Supreme Court Rejects Indiana Challenge to Marriage Equality
The United States Supreme Court on Monday denied certiorari to a case that sought to strip same-sex couples of their parental rights. There we no dissents among the nine Justices, signaling that the Court’s right-wing majority is not going to rollback marriage equality protections.
In June, Indiana Attorney General Curtis Hill petitioned the Court to consider “whether a state, consistent with the 14th Amendment due process and equal protection clauses, may adopt a biology-based birth-certificate system that includes a rebuttable presumption that a birth mother’s husband — but not wife — is the child’s biological parent,” according to SCOTUSblog.
Big news: The Supreme Court has declined to hear Box v. Henderson, turning away Indiana's request to roll back equal rights for same-sex parents. No noted dissents.
— Mark Joseph Stern (@mjs_DC) December 14, 2020
Mark Joseph Stern at Slate picked apart the case – “a smokescreen for discrimination”- in November:
The plaintiffs are eight married lesbian couples in Indiana who used a sperm donor to conceive. When a married opposite-sex couple uses a sperm donor, Indiana recognizes the birth mother’s husband as the child’s parent. When a married same-sex couple does the same thing, however, the state refuses to list the birth mother’s wife as the child’s parent. In both instances, the second parent has no biological connection to the child; Indiana’s decision to extend parental rights to the nonbiological husbands of birth mothers, but not the wives of birth mothers, is sheer discrimination.
Hill, the Indiana attorney general, has tried to distinguish Box v.
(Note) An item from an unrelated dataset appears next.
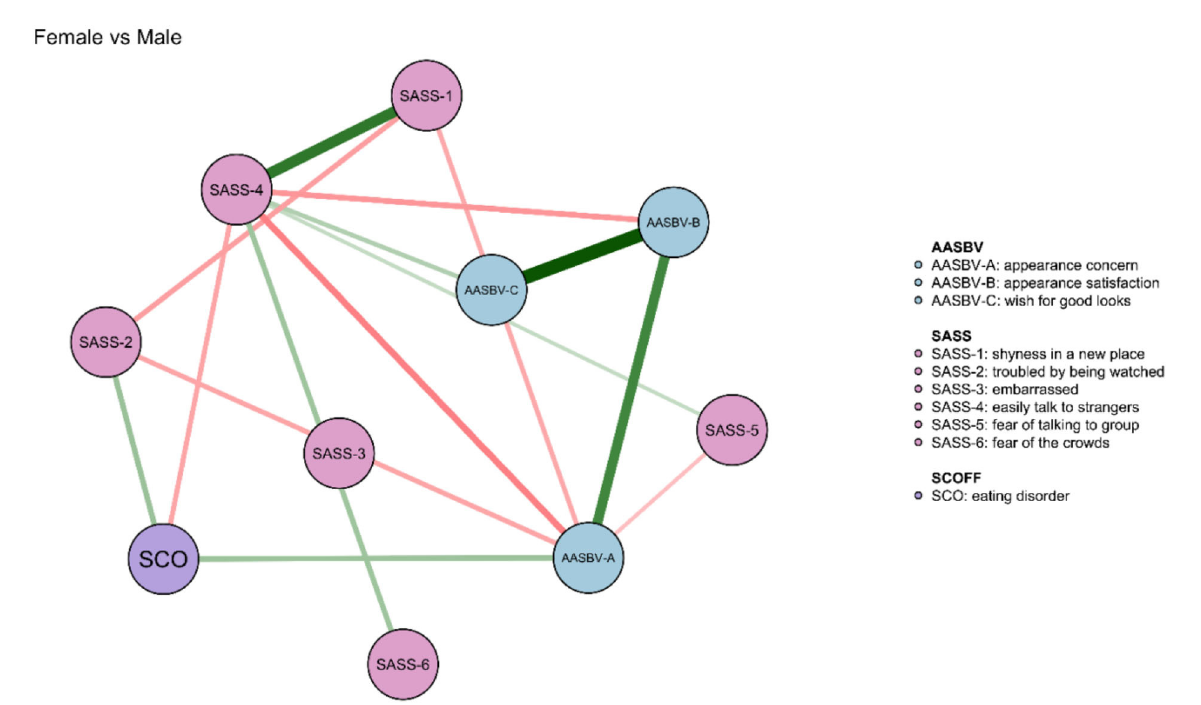
FIGURE4 Comparison of symptom network model between the male and female sample. The green edges denote the stronger connections between symptoms in females when compared with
Henderson from Pavan by misrepresenting state law. He claims that the case is about a state’s right to acknowledge ‘biological distinction between males and females.’ According to Hill, Indiana law only presumes that a birth mother’s husband is the father of her child. A birth mother’s wife, by contrast, ‘is never the biological father,’ so she does not deserve the presumption of parentage. But this argument uses biology as a smoke screen for discrimination. No husband is ever asked to prove his paternity before he is listed on his wife’s birth certificate. Why must a wife undergo this indignity?
Moreover, it’s untrue that a birth mother’s wife alwayshas ‘no biological connection’ to her child, as Hill insists. One set of plaintiffs in this case, a lesbian couple, prove this point: One partner provided an egg, and her wife carried the child. Thus, the birth mother and her wife have a biological link to their offspring. Again: If husbands receive a presumption of parentage because they may be a biological parent, why shouldn’t wives? After all, contrary to Hill’s archaic view, a birth mother’s wife might be a biological parent, too.
Thus, Obergefell remains the law of the land.
Thirty-seven days until the inauguration.